When Black went back to Paris in the 1980s, a friend took her to the Marais, and showed her where her mother lived as a hidden Jewish girl during the Second World War. She wore the yellow star, and hoped she would be reunited with her family, but after the war, she found her family had died in Auschwitz. In the 90s, Cara went back to France, and had one night in Paris and went back to the Marais. This story led to the first Aimée Leduc Investigation, Murder in the Marais. Her friend's story was one of the rocks that led to the book. In addition, Black was reading P.D. James. She appreciated the psychological depth and social context of the books. She appreciated An Unsuitable Job for a Woman, the book that introduced Cordelia Gray, an investigator. She wanted to do something similar in her first book. She was asked if she knew of any French women detectives, and she said in 1994 there were three women who owned their own detective agencies in Paris, and Black met them all.

She was asked to go back and discuss the tunnels and catacombs under Paris. She said the catacombs had lots of piles of skulls and bones. She said you have to go deep under ground, and it's very tiring.

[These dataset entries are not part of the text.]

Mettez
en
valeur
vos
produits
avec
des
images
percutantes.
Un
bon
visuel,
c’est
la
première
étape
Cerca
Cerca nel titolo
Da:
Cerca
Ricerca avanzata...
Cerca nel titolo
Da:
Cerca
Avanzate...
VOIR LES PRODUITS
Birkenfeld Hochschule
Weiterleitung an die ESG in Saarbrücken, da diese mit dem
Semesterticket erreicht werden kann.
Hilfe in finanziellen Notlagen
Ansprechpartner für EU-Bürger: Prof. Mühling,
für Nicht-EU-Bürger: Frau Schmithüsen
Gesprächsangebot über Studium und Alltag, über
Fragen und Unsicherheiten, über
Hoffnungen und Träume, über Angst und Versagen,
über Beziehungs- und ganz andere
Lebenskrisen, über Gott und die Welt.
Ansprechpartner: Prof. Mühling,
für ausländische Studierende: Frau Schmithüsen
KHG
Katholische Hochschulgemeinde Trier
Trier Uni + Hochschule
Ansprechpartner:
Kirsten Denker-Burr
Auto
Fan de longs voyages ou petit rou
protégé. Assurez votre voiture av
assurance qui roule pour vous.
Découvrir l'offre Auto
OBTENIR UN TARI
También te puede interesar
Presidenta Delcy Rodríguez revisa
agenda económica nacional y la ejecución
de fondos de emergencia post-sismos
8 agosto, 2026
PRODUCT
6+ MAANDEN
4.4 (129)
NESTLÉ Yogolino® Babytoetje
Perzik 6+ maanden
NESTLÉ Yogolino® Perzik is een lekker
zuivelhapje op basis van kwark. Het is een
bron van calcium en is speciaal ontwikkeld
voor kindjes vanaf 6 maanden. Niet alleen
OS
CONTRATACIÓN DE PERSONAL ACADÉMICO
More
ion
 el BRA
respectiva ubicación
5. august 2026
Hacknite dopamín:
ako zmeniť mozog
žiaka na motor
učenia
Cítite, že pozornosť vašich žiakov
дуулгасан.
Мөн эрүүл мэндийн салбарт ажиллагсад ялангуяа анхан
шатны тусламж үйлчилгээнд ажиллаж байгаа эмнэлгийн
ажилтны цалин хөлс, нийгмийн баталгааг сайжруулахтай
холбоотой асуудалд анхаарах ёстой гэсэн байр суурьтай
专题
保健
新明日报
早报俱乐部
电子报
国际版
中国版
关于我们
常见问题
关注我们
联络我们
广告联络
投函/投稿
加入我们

The city is built on limestone, that was dug out to for buildings, and the bones were moved to the limestone pits. There are different levels under Paris; for the sewers, catacombs, metro level, and more.

Cara said her next book is done, and was sent to the editor yesterday. It takes place a month after Murder in the Latin Quarter, in October, 1997. It's called Murder in the Palais Royal. She said she didn't take that cover photo, but it's a great one, showing the arcade with its gilded fence. The fence is gold-tipped. And, it has a woman running in high heels. Cara Black said she could just see her character, Aimée Leduc.


Cara Black's website is at www.carablack.com

Murder in the Latin Quarter by Cara Black. Soho Press, Incorporated, ©2009. ISBN 9781569475416 (hardcover), 304p.

5 comments:

Molly said...

Oh great --- this sounds like another series that I am going to have to read :) I absolutely love France (I was a French major many moons ago) so the setting has grabbed my attention from the start.

Lesa said...

Oh, Molly. If you were a French major, you'll enjoy the series even more than I did. This is one to put on your TBR pile.

Meljprincess said...

In college my major was Spanish and my minor was French. I wanted to be a translator. I speak Spanish better then French now. It's hard when you don't have anyone to practice with.

Mel K.

Lesa said...

You could brush up your skills and read about Paris by picking up one of these books, Mel!